• _TASK_:
Report each line from the data below that holds the word "This".

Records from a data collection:
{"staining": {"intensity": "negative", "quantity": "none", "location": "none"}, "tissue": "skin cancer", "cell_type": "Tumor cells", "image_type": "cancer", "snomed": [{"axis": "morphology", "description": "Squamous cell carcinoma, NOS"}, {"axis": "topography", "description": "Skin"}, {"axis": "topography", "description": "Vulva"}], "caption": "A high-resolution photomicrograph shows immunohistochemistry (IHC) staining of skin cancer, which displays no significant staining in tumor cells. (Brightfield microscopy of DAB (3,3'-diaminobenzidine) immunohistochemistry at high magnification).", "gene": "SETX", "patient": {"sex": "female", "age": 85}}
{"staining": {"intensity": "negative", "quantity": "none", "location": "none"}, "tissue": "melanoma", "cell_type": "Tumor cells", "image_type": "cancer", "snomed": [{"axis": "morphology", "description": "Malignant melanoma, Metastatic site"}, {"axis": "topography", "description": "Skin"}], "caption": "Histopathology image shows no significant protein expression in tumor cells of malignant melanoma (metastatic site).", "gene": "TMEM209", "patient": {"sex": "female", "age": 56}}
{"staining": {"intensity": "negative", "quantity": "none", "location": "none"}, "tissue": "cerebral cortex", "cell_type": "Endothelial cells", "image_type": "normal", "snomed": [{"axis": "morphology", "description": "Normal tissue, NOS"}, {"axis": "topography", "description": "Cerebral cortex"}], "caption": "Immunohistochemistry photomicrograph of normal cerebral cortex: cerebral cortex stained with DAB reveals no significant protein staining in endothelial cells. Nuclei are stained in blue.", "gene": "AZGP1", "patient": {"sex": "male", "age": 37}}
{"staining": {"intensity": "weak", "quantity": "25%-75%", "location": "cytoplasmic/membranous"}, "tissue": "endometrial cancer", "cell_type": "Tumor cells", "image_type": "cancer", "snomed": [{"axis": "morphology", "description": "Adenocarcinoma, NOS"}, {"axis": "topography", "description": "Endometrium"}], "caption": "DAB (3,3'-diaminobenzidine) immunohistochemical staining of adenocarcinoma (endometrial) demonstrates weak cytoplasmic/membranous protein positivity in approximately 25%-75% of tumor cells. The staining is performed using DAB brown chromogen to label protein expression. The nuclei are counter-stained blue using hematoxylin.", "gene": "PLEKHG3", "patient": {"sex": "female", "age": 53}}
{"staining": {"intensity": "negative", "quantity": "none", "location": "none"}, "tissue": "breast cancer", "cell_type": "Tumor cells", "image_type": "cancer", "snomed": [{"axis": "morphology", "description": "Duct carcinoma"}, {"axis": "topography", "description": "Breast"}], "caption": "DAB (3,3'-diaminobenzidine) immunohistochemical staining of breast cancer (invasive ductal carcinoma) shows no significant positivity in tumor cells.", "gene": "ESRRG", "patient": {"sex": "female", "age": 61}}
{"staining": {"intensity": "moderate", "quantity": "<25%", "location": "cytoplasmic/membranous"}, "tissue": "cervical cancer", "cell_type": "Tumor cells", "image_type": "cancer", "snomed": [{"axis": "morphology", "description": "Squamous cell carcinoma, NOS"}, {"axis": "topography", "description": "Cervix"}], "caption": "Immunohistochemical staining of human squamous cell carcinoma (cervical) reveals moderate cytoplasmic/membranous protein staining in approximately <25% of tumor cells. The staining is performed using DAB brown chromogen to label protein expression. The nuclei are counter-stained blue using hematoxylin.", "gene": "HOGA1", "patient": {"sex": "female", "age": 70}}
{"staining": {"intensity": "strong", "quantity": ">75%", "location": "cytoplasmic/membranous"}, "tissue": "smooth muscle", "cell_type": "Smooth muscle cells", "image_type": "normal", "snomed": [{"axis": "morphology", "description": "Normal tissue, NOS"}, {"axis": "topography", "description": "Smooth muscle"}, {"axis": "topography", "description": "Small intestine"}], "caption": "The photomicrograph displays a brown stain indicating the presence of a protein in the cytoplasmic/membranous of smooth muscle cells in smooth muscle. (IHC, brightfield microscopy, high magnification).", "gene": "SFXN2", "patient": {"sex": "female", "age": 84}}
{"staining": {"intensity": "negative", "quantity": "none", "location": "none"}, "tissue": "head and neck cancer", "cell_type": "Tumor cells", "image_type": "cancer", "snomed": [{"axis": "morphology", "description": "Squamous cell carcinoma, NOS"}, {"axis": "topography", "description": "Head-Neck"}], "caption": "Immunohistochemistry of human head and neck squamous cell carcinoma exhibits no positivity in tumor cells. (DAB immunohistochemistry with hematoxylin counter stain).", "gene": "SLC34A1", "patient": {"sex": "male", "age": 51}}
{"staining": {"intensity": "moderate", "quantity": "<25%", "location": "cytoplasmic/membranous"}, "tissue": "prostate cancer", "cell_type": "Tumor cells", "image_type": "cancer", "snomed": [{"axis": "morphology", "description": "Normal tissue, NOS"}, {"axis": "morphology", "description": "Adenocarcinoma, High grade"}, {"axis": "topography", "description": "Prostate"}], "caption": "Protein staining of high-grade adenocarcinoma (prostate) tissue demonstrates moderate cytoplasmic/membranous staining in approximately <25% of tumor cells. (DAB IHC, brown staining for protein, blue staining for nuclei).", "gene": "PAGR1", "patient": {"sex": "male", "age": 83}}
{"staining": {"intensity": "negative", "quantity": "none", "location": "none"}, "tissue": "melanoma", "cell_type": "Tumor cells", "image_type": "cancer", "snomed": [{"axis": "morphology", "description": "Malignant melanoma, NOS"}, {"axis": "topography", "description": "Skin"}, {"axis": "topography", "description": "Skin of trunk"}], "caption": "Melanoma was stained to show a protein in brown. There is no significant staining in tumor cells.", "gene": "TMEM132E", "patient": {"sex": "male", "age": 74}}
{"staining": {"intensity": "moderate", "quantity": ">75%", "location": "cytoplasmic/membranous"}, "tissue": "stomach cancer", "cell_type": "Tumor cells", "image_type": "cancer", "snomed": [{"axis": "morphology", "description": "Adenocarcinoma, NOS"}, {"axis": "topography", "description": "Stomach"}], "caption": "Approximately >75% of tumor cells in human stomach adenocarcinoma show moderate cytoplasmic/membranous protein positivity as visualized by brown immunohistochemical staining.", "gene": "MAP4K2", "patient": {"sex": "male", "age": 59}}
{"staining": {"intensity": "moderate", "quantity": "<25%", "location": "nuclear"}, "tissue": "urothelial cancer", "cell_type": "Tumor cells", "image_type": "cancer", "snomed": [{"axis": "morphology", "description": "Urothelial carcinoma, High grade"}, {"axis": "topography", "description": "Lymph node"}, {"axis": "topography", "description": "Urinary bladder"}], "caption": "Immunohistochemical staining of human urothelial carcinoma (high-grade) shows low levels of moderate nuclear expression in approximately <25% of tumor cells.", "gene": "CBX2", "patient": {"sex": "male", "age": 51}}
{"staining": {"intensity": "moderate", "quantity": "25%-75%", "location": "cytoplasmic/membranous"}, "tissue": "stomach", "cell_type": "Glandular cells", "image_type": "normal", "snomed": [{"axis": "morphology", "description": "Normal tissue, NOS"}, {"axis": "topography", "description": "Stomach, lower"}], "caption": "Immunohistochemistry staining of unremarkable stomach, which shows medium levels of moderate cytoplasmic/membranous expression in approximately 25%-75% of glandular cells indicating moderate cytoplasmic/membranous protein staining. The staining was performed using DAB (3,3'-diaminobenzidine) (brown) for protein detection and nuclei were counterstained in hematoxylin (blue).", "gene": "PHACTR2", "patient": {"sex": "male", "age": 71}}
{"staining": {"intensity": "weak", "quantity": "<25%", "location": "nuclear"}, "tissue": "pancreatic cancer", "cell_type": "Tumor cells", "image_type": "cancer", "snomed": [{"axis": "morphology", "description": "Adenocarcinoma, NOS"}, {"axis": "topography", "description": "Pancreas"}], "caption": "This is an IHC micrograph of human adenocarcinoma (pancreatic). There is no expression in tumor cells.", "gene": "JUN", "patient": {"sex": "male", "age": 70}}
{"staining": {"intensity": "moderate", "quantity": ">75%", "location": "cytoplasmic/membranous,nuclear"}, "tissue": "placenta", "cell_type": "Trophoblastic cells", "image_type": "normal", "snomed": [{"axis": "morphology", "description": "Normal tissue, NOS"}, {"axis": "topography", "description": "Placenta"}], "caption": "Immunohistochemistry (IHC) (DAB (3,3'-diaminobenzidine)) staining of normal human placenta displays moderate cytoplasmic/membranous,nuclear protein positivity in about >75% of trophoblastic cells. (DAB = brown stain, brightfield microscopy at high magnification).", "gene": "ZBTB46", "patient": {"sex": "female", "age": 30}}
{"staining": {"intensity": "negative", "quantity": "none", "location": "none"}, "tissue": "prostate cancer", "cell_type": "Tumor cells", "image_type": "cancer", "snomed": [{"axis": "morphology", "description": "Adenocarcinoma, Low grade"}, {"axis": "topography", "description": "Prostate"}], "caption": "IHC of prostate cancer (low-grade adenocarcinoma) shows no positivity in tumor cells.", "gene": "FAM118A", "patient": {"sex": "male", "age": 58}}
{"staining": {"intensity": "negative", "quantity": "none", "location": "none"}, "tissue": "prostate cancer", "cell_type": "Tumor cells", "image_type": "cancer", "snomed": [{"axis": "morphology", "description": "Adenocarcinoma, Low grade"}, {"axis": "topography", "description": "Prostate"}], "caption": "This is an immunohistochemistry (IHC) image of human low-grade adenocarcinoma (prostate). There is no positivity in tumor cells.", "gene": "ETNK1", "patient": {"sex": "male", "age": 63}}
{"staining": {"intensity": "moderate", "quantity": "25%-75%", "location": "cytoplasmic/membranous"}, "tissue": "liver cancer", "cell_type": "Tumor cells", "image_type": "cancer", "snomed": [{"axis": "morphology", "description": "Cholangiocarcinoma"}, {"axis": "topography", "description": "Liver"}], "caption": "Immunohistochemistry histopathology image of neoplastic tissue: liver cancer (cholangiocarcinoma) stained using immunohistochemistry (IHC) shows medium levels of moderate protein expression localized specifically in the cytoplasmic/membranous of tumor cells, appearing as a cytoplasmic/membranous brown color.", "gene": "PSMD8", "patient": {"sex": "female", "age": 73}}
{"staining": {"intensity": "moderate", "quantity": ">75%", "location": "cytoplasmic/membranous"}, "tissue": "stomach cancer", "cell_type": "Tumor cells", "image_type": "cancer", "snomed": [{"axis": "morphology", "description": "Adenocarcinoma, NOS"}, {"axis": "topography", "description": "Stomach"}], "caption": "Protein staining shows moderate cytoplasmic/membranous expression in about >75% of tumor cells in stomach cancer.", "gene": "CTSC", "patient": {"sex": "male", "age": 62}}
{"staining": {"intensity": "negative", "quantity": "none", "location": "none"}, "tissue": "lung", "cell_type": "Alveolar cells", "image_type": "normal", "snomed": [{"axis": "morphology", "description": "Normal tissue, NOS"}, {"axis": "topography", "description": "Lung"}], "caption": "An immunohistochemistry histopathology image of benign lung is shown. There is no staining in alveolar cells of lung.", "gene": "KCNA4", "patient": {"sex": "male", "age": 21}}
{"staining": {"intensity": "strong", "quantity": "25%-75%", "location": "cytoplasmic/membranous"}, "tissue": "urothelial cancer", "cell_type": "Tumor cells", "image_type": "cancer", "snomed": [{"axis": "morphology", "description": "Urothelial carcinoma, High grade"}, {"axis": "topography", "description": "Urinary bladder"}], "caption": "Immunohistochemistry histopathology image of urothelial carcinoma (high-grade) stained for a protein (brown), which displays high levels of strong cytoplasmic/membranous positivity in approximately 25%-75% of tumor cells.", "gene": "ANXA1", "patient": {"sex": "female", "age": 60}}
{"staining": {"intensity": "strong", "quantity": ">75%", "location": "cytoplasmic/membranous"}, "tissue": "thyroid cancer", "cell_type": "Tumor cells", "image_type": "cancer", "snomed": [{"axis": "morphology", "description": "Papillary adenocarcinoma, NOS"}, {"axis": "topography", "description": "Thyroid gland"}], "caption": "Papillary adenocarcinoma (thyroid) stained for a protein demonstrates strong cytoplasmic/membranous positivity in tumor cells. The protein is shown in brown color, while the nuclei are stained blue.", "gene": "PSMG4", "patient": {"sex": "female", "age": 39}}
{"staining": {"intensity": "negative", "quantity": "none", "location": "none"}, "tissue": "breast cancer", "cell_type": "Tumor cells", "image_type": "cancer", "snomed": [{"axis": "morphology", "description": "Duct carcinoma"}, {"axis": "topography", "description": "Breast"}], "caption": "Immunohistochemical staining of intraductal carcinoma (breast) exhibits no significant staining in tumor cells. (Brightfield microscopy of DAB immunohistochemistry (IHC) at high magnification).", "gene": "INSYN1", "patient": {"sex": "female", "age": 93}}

• _TASK ANSWER_:
{"staining": {"intensity": "weak", "quantity": "<25%", "location": "nuclear"}, "tissue": "pancreatic cancer", "cell_type": "Tumor cells", "image_type": "cancer", "snomed": [{"axis": "morphology", "description": "Adenocarcinoma, NOS"}, {"axis": "topography", "description": "Pancreas"}], "caption": "This is an IHC micrograph of human adenocarcinoma (pancreatic). There is no expression in tumor cells.", "gene": "JUN", "patient": {"sex": "male", "age": 70}}
{"staining": {"intensity": "negative", "quantity": "none", "location": "none"}, "tissue": "prostate cancer", "cell_type": "Tumor cells", "image_type": "cancer", "snomed": [{"axis": "morphology", "description": "Adenocarcinoma, Low grade"}, {"axis": "topography", "description": "Prostate"}], "caption": "This is an immunohistochemistry (IHC) image of human low-grade adenocarcinoma (prostate). There is no positivity in tumor cells.", "gene": "ETNK1", "patient": {"sex": "male", "age": 63}}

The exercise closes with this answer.